The MRR evaluation, illustrated in
Figure 12, shows that the DPR model exhibits strong top-ranked retrieval capability, reaching 0.32 at Top-1 and peaking at 0.52 at Top-10. This indicates that the model can rank correct documents high for most queries. Although MRR slightly drops after Top-12, it remains above 0.45 overall, demonstrating stable ranking precision even as Top-
K increases. This trend confirms the practical usability of the DPR model in semantically dense matching tasks, especially for downstream tasks with high ranking quality requirements.
- (2)
Re-ranking Model
After initial single-vector retrieval, a re-ranking model is applied to refine the ranking of retrieved results. With the re-ranking module added, the Hit Rate under Llama Index is significantly enhanced, as shown in
Figure 13. The overall curve becomes steeper and more stable compared with the baseline. Top-1 Hit Rate increases to 0.15, indicating improved first-position recall. As Top-
K grows, the Hit Rate steadily rises, reaching 0.58 at Top-10 and peaking at 0.65 at Top-20, reflecting the Reranker’s effectiveness in reducing non-relevant documents and improving the discrimination of high-quality candidates. Overall, the two-stage retrieval strategy achieves a better balance between retrieval breadth and precision.
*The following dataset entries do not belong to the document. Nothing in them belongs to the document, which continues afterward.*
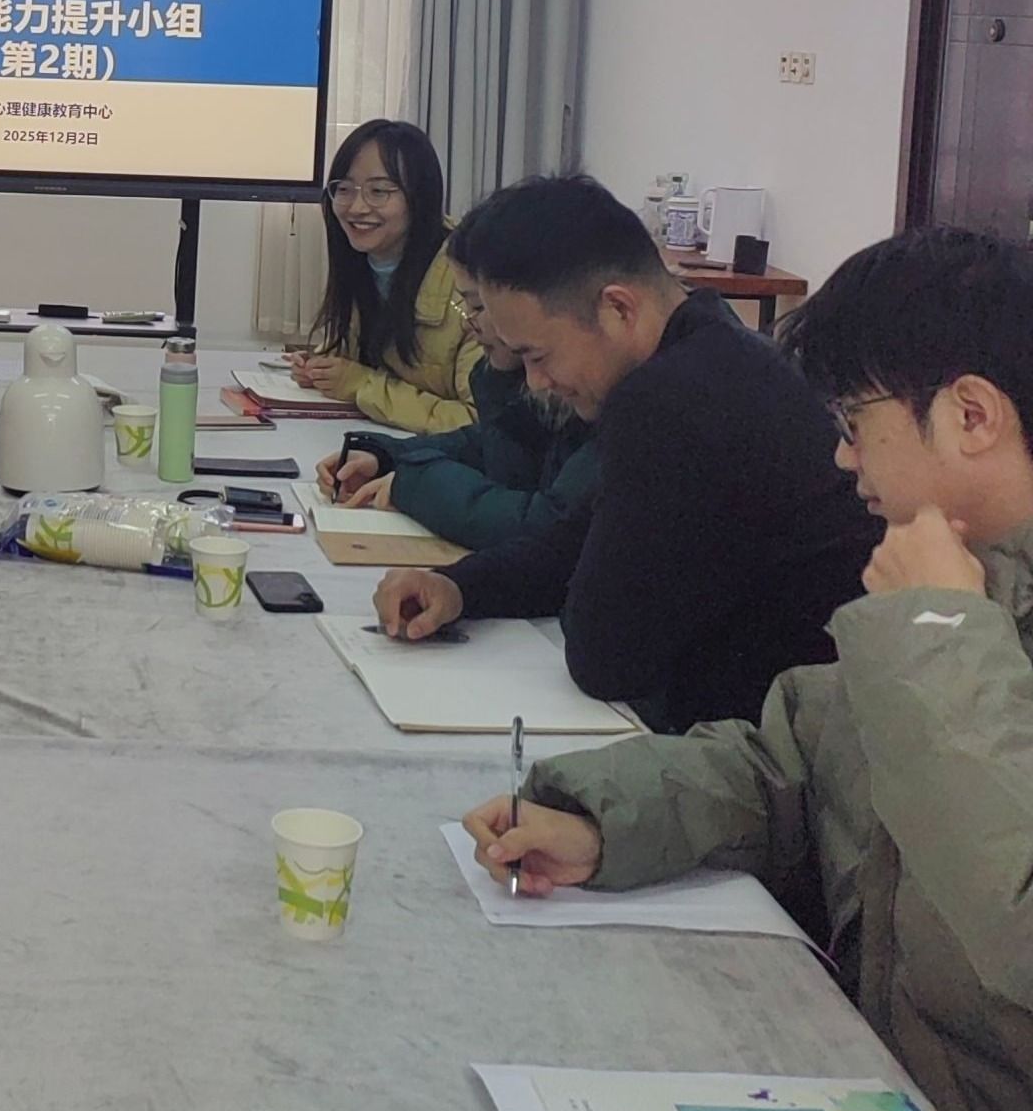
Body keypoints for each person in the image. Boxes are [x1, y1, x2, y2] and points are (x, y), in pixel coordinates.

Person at [461, 227, 1033, 1111]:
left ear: (969, 415)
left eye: (855, 421)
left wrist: (938, 634)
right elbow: (788, 766)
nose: (842, 458)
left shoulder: (941, 614)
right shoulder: (959, 582)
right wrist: (600, 820)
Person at [373, 176, 878, 730]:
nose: (537, 382)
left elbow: (604, 658)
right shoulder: (715, 346)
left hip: (766, 736)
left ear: (618, 308)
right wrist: (460, 586)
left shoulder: (669, 398)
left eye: (538, 355)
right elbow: (577, 537)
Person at [311, 209, 599, 549]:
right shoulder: (515, 378)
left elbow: (547, 526)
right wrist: (386, 457)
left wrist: (416, 483)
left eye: (477, 307)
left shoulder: (613, 402)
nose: (467, 323)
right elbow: (491, 442)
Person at [289, 118, 483, 432]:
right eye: (344, 189)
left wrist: (362, 385)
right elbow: (363, 363)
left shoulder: (471, 284)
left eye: (379, 191)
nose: (356, 207)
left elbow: (477, 422)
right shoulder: (363, 261)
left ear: (419, 198)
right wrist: (321, 367)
For MRR, the introduction of the re-ranking model significantly improves ranking quality, as shown in
Figure 14. Top-1 MRR reaches 0.38, noticeably higher than the baseline without re-ranking, and peaks at 0.56 at Top-10. This demonstrates that the model effectively ranks correct results higher. These improvements highlight the Reranker’s advantage in fine-grained semantic understanding and its contribution to first-position recall in complex document retrieval tasks. Together with the Hit Rate enhancement, this shows that the Reranker substantially improves retrieval accuracy on top of DPR, making it a key component for high-performance retrieval systems.
- (3)
Knowledge-Graph-Based Secondary Expansion
After introducing semantic expansion via a knowledge graph, the experimental results are shown in
Figure 15 and
Figure 16, indicating overall Hit Rate improvement, particularly in the one-hop and two-hop expansion stages. Compared with vector retrieval + re-ranking alone, adding one-hop knowledge-graph expansion allows the system to better associate semantically related concepts, with Hit Rate increasing from 0.75 to 0.81, and two-hop expansion further improving it to 0.84. This demonstrates that moderate semantic expansion helps capture deeper related information, enhancing the system’s understanding and recall of complex queries. At this stage, the knowledge graph effectively “extends semantic coverage,” which is particularly useful for retrieval tasks involving entity substitution, concept variation, or indirect reference. MRR trends similarly improve, especially in one-hop and two-hop expansions, indicating that knowledge-enhanced semantic representations not only improve recall but also significantly optimize ranking positions for relevant documents.
However, performance drops markedly after three-hop expansion, with Hit Rate returning close to the original vector retrieval + re-ranking level, and MRR also declining. This indicates that excessive expansion introduces semantic dilution and potential ranking interference. The degradation trend demonstrates that too many additional entities and noisy information can disrupt effective ranking and matching, diluting the semantic focus of the original query. Overall, the system exhibits a “rise-then-fall” trend with increasing expansion hops, suggesting that knowledge-graph expansion should be controlled within a reasonable range to maintain a balance between semantic relevance and information density, which is crucial for enhancing retrieval system performance.